(RxWiki News) Researchers have found amyotrophic lateral sclerosis (ALS) may be caused by a retrovirus, a virus composed not of DNA but of RNA (ribonucleic acid).
Most cases of ALS, or Lou Gherig's disease, do not appear to have a genetic cause and often arise sporadically. Researchers had previously identified a protein known as reverse transcriptase, a product of retroviruses such as HIV, in ALS patients' blood serum samples, which suggested a retrovirus may be implicated in the disease. (HIV is a retrovirus.)
For the study, Avindra Nath, M.D., a professor of neurology at the Johns Hopkins University School of Medicine, and colleagues looked at brain samples from 62 people, 28 of whom had died from ALS, 12 who expired from chronic diseases such as cancer, 10 who had died from accidents and 12 who died from Parkinson's disease, which is another neurodegenerative disease.
Researchers looked for messenger RNA (mRNA) transcripts from retroviruses, a chemical signature that retroviruses were active in these patients. They found mRNA transcripts that came from human endogenous retrovirus K (HERV-K), one of the thousands of retroviruses that became a part of the human genome after infecting our ancestors long ago.
The study suggests HERV-K may be the ALS retrovirus researchers have sought to uncover.
Dr.
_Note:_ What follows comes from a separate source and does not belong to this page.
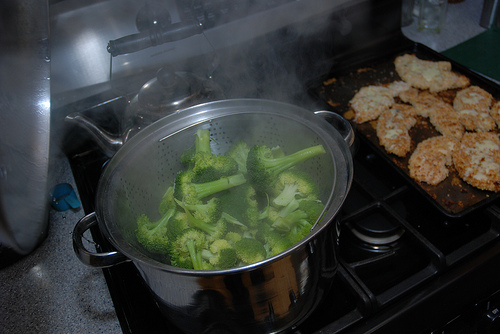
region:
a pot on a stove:
[53, 66, 375, 329]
Nath said that researchers had never before found a retrovirus for ALS, "so this opens up a whole new area."
The finding may lead to better treatment for ALS using antiretroviral drugs specific to HERV-K.
ALS afflicts about 5,600 Americans each year. Considered a motor neuron disease, the condition usually kills patients within six years of diagnosis. Symptoms include muscle weakness that does not go away and muscle atrophy, among many others.